Channel9.id, Jakarta – Mantan Menteri Hukum dan HAM, Hamid Awaluddin, menyerukan agar mantan Gubernur Aceh Irwandi Yusuf dimintai pertanggungjawaban atas kesalahan administratif yang menyebabkan empat pulau kecil di Aceh sempat tercatat sebagai wilayah Sumatera Utara selama lebih dari satu dekade.
“Irwandi Yusuf perlu dimintai penjelasan. Ini bukan soal menyalahkan, tapi soal tanggung jawab terhadap sejarah administrasi wilayah Aceh,” tegas Hamid saat tampil sebagai narasumber dalam program Indonesia Lawyers Club (ILC), Rabu malam (18/6/2025).
Pernyataan itu muncul di tengah kabar kembalinya empat pulau—Mangkir Gadang, Mangkir Ketek, Lipan, dan Panjang—ke dalam administrasi resmi Provinsi Aceh, setelah sebelumnya tercatat sebagai bagian dari Kabupaten Tapanuli Tengah, Sumatera Utara.
Keputusan final dari Pemerintah Pusat diumumkan pekan ini, menyusul revisi data wilayah oleh Kementerian Dalam Negeri (Kemendagri) berdasarkan arahan langsung Presiden RI Prabowo Subianto.
Berdasarkan penelusuran Kemendagri, akar persoalan bermula pada tahun 2008, saat Pemerintah Aceh di bawah kepemimpinan Irwandi Yusuf tidak mencantumkan keempat pulau dalam laporan geospasial yang dikirim ke pusat.

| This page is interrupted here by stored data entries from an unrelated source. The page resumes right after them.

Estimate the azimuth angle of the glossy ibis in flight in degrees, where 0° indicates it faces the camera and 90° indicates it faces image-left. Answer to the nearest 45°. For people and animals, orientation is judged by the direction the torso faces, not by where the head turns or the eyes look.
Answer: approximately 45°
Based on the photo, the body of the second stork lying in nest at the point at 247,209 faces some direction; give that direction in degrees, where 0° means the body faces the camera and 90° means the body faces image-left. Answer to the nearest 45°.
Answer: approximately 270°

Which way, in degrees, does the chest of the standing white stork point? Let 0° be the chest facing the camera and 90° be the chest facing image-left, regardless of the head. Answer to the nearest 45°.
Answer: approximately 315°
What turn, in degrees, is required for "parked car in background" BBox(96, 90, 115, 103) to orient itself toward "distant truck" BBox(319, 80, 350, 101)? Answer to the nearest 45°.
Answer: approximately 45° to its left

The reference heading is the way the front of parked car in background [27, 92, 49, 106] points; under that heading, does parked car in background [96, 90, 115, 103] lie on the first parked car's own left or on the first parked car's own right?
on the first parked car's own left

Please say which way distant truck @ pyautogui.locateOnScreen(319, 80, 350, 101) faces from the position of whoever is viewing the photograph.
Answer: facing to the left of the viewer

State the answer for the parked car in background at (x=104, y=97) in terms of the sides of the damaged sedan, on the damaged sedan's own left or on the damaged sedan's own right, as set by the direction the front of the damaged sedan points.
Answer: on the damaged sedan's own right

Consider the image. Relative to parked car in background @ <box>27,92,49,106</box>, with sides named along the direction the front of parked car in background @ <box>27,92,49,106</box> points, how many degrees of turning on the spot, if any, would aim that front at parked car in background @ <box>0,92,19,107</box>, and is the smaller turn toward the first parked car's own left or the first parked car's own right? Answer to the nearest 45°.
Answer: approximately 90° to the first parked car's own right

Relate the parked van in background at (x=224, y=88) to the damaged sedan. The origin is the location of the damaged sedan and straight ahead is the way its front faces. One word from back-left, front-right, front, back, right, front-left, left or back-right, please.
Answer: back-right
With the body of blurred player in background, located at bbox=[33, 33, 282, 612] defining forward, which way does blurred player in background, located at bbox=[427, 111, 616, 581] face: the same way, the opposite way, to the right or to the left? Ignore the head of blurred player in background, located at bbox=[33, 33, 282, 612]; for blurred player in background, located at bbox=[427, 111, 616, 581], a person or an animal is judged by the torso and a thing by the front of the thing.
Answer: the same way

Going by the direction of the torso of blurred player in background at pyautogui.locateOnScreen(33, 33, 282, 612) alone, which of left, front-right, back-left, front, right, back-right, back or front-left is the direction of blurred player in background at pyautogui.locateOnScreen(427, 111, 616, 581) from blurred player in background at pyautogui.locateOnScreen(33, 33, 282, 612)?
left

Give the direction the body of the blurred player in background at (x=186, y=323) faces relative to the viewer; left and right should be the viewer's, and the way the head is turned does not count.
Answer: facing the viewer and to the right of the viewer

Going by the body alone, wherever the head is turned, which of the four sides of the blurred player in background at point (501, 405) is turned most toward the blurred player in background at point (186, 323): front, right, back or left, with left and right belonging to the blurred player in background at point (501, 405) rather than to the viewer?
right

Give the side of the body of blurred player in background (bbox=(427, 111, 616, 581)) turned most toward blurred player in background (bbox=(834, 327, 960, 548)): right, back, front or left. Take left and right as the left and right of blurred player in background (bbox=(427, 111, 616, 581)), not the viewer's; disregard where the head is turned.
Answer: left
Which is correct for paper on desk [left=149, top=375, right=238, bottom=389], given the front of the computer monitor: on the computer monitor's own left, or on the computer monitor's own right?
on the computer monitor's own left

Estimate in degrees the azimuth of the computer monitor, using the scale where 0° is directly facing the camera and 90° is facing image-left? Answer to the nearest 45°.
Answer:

Hal ini membuat sistem Kemendagri secara otomatis mengacu pada data yang diajukan oleh Pemerintah Sumatera Utara.
“Kesalahan administratif itu berakar dari laporan data geospasial yang tidak lengkap dari Pemerintah Aceh waktu itu,” ujar sumber internal Kemendagri yang enggan disebutkan namanya.
Sebaliknya, Pemprov Sumut mencantumkan pulau-pulau tersebut dalam batas wilayah Tapanuli Tengah, dan secara sistematis diakomodasi oleh sistem Kemendagri. Situasi ini menimbulkan ketegangan dan keresahan masyarakat di Kepulauan Banyak, Aceh Singkil, yang secara historis dan sosial memiliki keterikatan kuat dengan Aceh.
Kini, dengan terbitnya keputusan Presiden yang mengembalikan status pulau-pulau tersebut ke pangkuan Aceh, Pemerintah Provinsi tengah mempersiapkan transisi administratif, mulai dari pemetaan ulang, pendataan penduduk, hingga pemulihan layanan dasar.
“Kita bersyukur. Ini bukan sekadar soal batas, tetapi juga soal harga diri dan kedaulatan,” ujar anggota DPRA dari Aceh Singkil, Tgk. Rasyid Baharuddin.
Namun di balik kegembiraan, kritik tajam bermunculan. Selain Hamid Awaluddin, sejumlah aktivis dan tokoh sipil menyoroti lemahnya pengelolaan data wilayah oleh Pemerintah Aceh di masa lalu, yang berujung pada hilangnya klaim atas wilayah strategis.
Irwandi Yusuf sendiri merupakan tokoh penting dalam proses perdamaian Aceh pasca-konflik. Sebagai eks kombatan GAM, ia sempat ditahan sebagai tahanan politik namun kemudian dibebaskan menyusul penandatanganan Nota Kesepahaman Helsinki tahun 2005. Ia kemudian mencalonkan diri dan terpilih sebagai Gubernur Aceh periode 2007–2012, menjadi simbol transformasi dari gerakan perlawanan bersenjata ke politik demokratis.
Kasus pulau ini kini menyeret kembali namanya ke ruang publik, dalam sorotan soal kelalaian administratif masa jabatannya. Bagi banyak pihak, kasus ini menjadi pengingat bahwa ketidakcermatan dalam tata kelola wilayah bisa berdampak serius, bahkan mengubah peta kedaulatan daerah. Evaluasi dan koreksi terhadap kebijakan masa lalu dinilai penting agar kesalahan serupa tidak terulang di masa depan.